***** Task inputs
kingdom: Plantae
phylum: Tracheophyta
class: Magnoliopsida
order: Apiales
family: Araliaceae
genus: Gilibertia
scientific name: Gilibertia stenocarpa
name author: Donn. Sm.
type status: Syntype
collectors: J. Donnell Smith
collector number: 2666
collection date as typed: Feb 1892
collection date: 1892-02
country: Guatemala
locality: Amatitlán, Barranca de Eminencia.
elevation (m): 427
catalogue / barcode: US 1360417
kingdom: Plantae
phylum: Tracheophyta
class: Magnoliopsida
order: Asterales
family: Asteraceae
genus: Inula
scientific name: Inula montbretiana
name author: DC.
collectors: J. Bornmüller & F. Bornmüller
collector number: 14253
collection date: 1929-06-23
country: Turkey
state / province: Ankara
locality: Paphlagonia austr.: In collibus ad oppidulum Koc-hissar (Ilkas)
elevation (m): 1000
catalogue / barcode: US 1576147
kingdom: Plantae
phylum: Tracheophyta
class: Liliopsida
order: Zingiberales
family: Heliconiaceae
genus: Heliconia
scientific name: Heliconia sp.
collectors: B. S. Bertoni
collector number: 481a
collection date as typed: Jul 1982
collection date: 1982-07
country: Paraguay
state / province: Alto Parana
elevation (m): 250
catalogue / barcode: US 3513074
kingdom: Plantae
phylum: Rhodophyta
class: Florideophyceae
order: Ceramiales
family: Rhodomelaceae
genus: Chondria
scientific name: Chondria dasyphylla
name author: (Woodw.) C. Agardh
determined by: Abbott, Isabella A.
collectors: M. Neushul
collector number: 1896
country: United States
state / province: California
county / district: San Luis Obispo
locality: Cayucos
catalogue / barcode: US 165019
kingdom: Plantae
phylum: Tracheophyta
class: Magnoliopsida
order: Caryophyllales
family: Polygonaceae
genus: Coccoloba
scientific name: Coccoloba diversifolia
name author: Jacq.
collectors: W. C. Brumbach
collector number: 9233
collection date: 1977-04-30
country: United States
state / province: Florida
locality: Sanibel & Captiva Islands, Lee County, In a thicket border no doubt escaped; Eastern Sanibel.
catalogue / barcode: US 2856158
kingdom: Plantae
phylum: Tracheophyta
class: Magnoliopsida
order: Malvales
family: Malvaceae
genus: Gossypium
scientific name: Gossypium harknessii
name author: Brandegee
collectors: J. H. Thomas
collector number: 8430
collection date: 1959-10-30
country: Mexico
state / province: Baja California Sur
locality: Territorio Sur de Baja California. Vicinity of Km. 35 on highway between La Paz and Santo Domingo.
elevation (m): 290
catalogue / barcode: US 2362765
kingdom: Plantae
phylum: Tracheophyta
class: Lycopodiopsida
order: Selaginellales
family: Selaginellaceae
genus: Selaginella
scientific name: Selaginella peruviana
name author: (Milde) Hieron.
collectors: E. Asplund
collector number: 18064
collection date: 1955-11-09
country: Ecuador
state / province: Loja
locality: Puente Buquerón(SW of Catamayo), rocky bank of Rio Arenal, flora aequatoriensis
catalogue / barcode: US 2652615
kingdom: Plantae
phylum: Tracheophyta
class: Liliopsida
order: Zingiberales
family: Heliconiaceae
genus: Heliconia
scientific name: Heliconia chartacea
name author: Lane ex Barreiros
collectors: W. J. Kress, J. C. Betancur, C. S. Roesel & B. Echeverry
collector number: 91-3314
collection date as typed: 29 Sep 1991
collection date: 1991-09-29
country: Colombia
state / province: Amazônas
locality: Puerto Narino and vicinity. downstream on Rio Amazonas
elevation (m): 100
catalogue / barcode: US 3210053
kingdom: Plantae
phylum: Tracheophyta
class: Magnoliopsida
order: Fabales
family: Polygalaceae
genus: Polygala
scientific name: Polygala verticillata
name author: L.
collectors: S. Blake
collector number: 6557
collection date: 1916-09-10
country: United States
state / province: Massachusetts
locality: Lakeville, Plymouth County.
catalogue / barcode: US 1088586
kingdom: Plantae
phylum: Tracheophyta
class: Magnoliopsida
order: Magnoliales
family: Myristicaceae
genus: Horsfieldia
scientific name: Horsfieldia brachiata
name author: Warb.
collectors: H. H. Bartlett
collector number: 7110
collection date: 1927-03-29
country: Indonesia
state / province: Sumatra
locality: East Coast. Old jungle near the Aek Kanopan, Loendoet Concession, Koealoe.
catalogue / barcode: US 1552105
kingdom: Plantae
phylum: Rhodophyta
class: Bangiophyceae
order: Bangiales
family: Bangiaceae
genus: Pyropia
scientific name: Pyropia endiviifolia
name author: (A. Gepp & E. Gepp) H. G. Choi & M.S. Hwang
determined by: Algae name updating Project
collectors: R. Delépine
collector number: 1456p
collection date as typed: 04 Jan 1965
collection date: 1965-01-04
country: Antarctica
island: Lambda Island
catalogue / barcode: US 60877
**********
Task statement –
Copy the lines of the data exactly, starting at the line containing "collectors: B. S. Bertoni" and ending at the line containing "country: Mexico", including both of those lines.

Final answer –
collectors: B. S. Bertoni
collector number: 481a
collection date as typed: Jul 1982
collection date: 1982-07
country: Paraguay
state / province: Alto Parana
elevation (m): 250
catalogue / barcode: US 3513074
kingdom: Plantae
phylum: Rhodophyta
class: Florideophyceae
order: Ceramiales
family: Rhodomelaceae
genus: Chondria
scientific name: Chondria dasyphylla
name author: (Woodw.) C. Agardh
determined by: Abbott, Isabella A.
collectors: M. Neushul
collector number: 1896
country: United States
state / province: California
county / district: San Luis Obispo
locality: Cayucos
catalogue / barcode: US 165019
kingdom: Plantae
phylum: Tracheophyta
class: Magnoliopsida
order: Caryophyllales
family: Polygonaceae
genus: Coccoloba
scientific name: Coccoloba diversifolia
name author: Jacq.
collectors: W. C. Brumbach
collector number: 9233
collection date: 1977-04-30
country: United States
state / province: Florida
locality: Sanibel & Captiva Islands, Lee County, In a thicket border no doubt escaped; Eastern Sanibel.
catalogue / barcode: US 2856158
kingdom: Plantae
phylum: Tracheophyta
class: Magnoliopsida
order: Malvales
family: Malvaceae
genus: Gossypium
scientific name: Gossypium harknessii
name author: Brandegee
collectors: J. H. Thomas
collector number: 8430
collection date: 1959-10-30
country: Mexico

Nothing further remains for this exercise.